▸ WORK TO BE COMPLETED
Could you extract every entry below and reproduce it exactly?

▸ INFORMATION GIVEN
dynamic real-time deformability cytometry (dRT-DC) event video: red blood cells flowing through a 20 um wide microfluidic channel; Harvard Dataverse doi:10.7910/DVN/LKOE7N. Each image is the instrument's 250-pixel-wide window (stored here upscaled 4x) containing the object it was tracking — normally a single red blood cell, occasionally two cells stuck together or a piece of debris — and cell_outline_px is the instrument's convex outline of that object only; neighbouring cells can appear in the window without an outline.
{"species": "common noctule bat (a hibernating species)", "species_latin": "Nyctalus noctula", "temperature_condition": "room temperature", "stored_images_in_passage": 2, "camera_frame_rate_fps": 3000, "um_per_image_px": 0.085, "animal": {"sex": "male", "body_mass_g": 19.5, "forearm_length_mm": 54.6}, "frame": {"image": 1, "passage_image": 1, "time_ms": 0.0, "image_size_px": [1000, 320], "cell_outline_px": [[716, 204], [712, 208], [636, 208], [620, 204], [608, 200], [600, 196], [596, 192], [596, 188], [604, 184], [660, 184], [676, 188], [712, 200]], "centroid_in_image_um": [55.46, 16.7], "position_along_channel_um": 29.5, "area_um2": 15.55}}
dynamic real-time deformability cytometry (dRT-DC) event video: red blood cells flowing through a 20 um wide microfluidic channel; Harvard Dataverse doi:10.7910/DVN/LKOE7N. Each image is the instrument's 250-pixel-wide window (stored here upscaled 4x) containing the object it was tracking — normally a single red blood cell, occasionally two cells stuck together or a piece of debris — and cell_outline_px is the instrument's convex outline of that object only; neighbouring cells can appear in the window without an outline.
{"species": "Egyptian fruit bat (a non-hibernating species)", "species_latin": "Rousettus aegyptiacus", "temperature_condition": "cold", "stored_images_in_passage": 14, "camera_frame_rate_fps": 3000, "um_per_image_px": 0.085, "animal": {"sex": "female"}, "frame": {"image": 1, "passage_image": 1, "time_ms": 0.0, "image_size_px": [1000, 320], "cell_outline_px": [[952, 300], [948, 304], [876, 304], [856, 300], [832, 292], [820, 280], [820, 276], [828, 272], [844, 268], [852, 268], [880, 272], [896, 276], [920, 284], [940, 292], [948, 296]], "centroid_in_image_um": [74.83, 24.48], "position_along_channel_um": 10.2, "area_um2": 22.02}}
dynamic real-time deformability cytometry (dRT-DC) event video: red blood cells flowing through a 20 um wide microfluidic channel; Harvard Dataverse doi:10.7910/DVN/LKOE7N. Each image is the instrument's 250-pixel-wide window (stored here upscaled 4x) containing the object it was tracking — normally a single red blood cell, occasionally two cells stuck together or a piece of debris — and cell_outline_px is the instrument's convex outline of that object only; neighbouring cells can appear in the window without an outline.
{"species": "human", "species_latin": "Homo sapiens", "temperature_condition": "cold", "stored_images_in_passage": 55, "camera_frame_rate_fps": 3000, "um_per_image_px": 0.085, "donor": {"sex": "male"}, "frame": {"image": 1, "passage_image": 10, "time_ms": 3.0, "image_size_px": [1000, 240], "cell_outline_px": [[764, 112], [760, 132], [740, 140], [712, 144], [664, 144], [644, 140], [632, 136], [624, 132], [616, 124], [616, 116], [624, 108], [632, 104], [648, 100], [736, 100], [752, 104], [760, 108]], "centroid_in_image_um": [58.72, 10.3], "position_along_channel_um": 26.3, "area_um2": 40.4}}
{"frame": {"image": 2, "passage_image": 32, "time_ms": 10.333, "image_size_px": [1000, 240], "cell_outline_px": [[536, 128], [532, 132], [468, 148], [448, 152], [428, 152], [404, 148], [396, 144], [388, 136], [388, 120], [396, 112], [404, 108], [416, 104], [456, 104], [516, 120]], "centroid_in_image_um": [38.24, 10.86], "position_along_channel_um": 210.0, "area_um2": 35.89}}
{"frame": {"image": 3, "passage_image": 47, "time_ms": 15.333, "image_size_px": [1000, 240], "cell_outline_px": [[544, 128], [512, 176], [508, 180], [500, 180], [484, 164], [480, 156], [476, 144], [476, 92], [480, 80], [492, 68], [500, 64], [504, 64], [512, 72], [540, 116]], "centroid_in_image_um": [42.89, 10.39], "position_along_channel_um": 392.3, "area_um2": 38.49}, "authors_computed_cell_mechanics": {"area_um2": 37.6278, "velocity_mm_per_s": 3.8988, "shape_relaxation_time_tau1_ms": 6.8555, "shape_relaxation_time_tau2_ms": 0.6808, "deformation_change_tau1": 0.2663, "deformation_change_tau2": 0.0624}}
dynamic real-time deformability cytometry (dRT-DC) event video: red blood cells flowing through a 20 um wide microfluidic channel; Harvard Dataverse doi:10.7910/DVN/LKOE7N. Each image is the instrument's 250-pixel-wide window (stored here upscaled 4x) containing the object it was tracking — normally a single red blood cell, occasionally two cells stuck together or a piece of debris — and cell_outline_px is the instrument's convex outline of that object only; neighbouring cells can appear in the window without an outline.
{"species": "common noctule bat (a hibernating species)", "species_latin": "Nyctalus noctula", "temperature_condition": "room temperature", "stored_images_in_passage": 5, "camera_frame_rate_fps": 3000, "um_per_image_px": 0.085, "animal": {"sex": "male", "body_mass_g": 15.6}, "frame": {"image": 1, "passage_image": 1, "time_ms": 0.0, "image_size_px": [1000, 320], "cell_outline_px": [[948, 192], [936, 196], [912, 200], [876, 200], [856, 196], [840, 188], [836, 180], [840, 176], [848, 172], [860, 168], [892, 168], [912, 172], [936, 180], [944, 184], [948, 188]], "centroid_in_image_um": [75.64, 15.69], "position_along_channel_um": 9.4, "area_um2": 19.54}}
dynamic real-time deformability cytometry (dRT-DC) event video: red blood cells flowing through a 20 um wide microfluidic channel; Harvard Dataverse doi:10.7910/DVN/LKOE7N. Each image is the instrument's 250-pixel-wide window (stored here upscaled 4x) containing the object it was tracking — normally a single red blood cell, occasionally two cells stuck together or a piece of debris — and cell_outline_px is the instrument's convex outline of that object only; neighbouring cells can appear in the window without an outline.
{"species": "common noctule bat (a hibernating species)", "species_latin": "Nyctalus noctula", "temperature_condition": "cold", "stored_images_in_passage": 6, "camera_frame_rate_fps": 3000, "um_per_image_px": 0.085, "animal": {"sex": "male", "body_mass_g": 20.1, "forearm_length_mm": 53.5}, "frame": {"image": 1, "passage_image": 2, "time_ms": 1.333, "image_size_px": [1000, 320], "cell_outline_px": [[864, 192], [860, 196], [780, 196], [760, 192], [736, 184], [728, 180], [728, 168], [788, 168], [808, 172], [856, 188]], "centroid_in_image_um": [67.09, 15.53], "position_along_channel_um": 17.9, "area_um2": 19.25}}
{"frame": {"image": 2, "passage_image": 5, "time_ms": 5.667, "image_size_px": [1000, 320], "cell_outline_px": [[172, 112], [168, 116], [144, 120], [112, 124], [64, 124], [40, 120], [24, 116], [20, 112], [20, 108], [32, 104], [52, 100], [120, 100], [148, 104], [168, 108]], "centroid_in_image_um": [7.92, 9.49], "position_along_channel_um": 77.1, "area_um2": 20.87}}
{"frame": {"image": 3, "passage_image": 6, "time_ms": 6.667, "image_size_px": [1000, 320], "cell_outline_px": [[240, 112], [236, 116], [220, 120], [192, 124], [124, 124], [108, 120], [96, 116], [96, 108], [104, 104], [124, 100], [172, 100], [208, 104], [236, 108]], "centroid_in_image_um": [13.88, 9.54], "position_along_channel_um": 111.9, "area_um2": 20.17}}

▸ SOLUTION TO THIS PROBLEM
dynamic real-time deformability cytometry (dRT-DC) event video: red blood cells flowing through a 20 um wide microfluidic channel; Harvard Dataverse doi:10.7910/DVN/LKOE7N. Each image is the instrument's 250-pixel-wide window (stored here upscaled 4x) containing the object it was tracking — normally a single red blood cell, occasionally two cells stuck together or a piece of debris — and cell_outline_px is the instrument's convex outline of that object only; neighbouring cells can appear in the window without an outline.
{"species": "common noctule bat (a hibernating species)", "species_latin": "Nyctalus noctula", "temperature_condition": "room temperature", "stored_images_in_passage": 2, "camera_frame_rate_fps": 3000, "um_per_image_px": 0.085, "animal": {"sex": "male", "body_mass_g": 19.5, "forearm_length_mm": 54.6}, "frame": {"image": 1, "passage_image": 1, "time_ms": 0.0, "image_size_px": [1000, 320], "cell_outline_px": [[716, 204], [712, 208], [636, 208], [620, 204], [608, 200], [600, 196], [596, 192], [596, 188], [604, 184], [660, 184], [676, 188], [712, 200]], "centroid_in_image_um": [55.46, 16.7], "position_along_channel_um": 29.5, "area_um2": 15.55}}
dynamic real-time deformability cytometry (dRT-DC) event video: red blood cells flowing through a 20 um wide microfluidic channel; Harvard Dataverse doi:10.7910/DVN/LKOE7N. Each image is the instrument's 250-pixel-wide window (stored here upscaled 4x) containing the object it was tracking — normally a single red blood cell, occasionally two cells stuck together or a piece of debris — and cell_outline_px is the instrument's convex outline of that object only; neighbouring cells can appear in the window without an outline.
{"species": "Egyptian fruit bat (a non-hibernating species)", "species_latin": "Rousettus aegyptiacus", "temperature_condition": "cold", "stored_images_in_passage": 14, "camera_frame_rate_fps": 3000, "um_per_image_px": 0.085, "animal": {"sex": "female"}, "frame": {"image": 1, "passage_image": 1, "time_ms": 0.0, "image_size_px": [1000, 320], "cell_outline_px": [[952, 300], [948, 304], [876, 304], [856, 300], [832, 292], [820, 280], [820, 276], [828, 272], [844, 268], [852, 268], [880, 272], [896, 276], [920, 284], [940, 292], [948, 296]], "centroid_in_image_um": [74.83, 24.48], "position_along_channel_um": 10.2, "area_um2": 22.02}}
dynamic real-time deformability cytometry (dRT-DC) event video: red blood cells flowing through a 20 um wide microfluidic channel; Harvard Dataverse doi:10.7910/DVN/LKOE7N. Each image is the instrument's 250-pixel-wide window (stored here upscaled 4x) containing the object it was tracking — normally a single red blood cell, occasionally two cells stuck together or a piece of debris — and cell_outline_px is the instrument's convex outline of that object only; neighbouring cells can appear in the window without an outline.
{"species": "human", "species_latin": "Homo sapiens", "temperature_condition": "cold", "stored_images_in_passage": 55, "camera_frame_rate_fps": 3000, "um_per_image_px": 0.085, "donor": {"sex": "male"}, "frame": {"image": 1, "passage_image": 10, "time_ms": 3.0, "image_size_px": [1000, 240], "cell_outline_px": [[764, 112], [760, 132], [740, 140], [712, 144], [664, 144], [644, 140], [632, 136], [624, 132], [616, 124], [616, 116], [624, 108], [632, 104], [648, 100], [736, 100], [752, 104], [760, 108]], "centroid_in_image_um": [58.72, 10.3], "position_along_channel_um": 26.3, "area_um2": 40.4}}
{"frame": {"image": 2, "passage_image": 32, "time_ms": 10.333, "image_size_px": [1000, 240], "cell_outline_px": [[536, 128], [532, 132], [468, 148], [448, 152], [428, 152], [404, 148], [396, 144], [388, 136], [388, 120], [396, 112], [404, 108], [416, 104], [456, 104], [516, 120]], "centroid_in_image_um": [38.24, 10.86], "position_along_channel_um": 210.0, "area_um2": 35.89}}
{"frame": {"image": 3, "passage_image": 47, "time_ms": 15.333, "image_size_px": [1000, 240], "cell_outline_px": [[544, 128], [512, 176], [508, 180], [500, 180], [484, 164], [480, 156], [476, 144], [476, 92], [480, 80], [492, 68], [500, 64], [504, 64], [512, 72], [540, 116]], "centroid_in_image_um": [42.89, 10.39], "position_along_channel_um": 392.3, "area_um2": 38.49}, "authors_computed_cell_mechanics": {"area_um2": 37.6278, "velocity_mm_per_s": 3.8988, "shape_relaxation_time_tau1_ms": 6.8555, "shape_relaxation_time_tau2_ms": 0.6808, "deformation_change_tau1": 0.2663, "deformation_change_tau2": 0.0624}}
dynamic real-time deformability cytometry (dRT-DC) event video: red blood cells flowing through a 20 um wide microfluidic channel; Harvard Dataverse doi:10.7910/DVN/LKOE7N. Each image is the instrument's 250-pixel-wide window (stored here upscaled 4x) containing the object it was tracking — normally a single red blood cell, occasionally two cells stuck together or a piece of debris — and cell_outline_px is the instrument's convex outline of that object only; neighbouring cells can appear in the window without an outline.
{"species": "common noctule bat (a hibernating species)", "species_latin": "Nyctalus noctula", "temperature_condition": "room temperature", "stored_images_in_passage": 5, "camera_frame_rate_fps": 3000, "um_per_image_px": 0.085, "animal": {"sex": "male", "body_mass_g": 15.6}, "frame": {"image": 1, "passage_image": 1, "time_ms": 0.0, "image_size_px": [1000, 320], "cell_outline_px": [[948, 192], [936, 196], [912, 200], [876, 200], [856, 196], [840, 188], [836, 180], [840, 176], [848, 172], [860, 168], [892, 168], [912, 172], [936, 180], [944, 184], [948, 188]], "centroid_in_image_um": [75.64, 15.69], "position_along_channel_um": 9.4, "area_um2": 19.54}}
dynamic real-time deformability cytometry (dRT-DC) event video: red blood cells flowing through a 20 um wide microfluidic channel; Harvard Dataverse doi:10.7910/DVN/LKOE7N. Each image is the instrument's 250-pixel-wide window (stored here upscaled 4x) containing the object it was tracking — normally a single red blood cell, occasionally two cells stuck together or a piece of debris — and cell_outline_px is the instrument's convex outline of that object only; neighbouring cells can appear in the window without an outline.
{"species": "common noctule bat (a hibernating species)", "species_latin": "Nyctalus noctula", "temperature_condition": "cold", "stored_images_in_passage": 6, "camera_frame_rate_fps": 3000, "um_per_image_px": 0.085, "animal": {"sex": "male", "body_mass_g": 20.1, "forearm_length_mm": 53.5}, "frame": {"image": 1, "passage_image": 2, "time_ms": 1.333, "image_size_px": [1000, 320], "cell_outline_px": [[864, 192], [860, 196], [780, 196], [760, 192], [736, 184], [728, 180], [728, 168], [788, 168], [808, 172], [856, 188]], "centroid_in_image_um": [67.09, 15.53], "position_along_channel_um": 17.9, "area_um2": 19.25}}
{"frame": {"image": 2, "passage_image": 5, "time_ms": 5.667, "image_size_px": [1000, 320], "cell_outline_px": [[172, 112], [168, 116], [144, 120], [112, 124], [64, 124], [40, 120], [24, 116], [20, 112], [20, 108], [32, 104], [52, 100], [120, 100], [148, 104], [168, 108]], "centroid_in_image_um": [7.92, 9.49], "position_along_channel_um": 77.1, "area_um2": 20.87}}
{"frame": {"image": 3, "passage_image": 6, "time_ms": 6.667, "image_size_px": [1000, 320], "cell_outline_px": [[240, 112], [236, 116], [220, 120], [192, 124], [124, 124], [108, 120], [96, 116], [96, 108], [104, 104], [124, 100], [172, 100], [208, 104], [236, 108]], "centroid_in_image_um": [13.88, 9.54], "position_along_channel_um": 111.9, "area_um2": 20.17}}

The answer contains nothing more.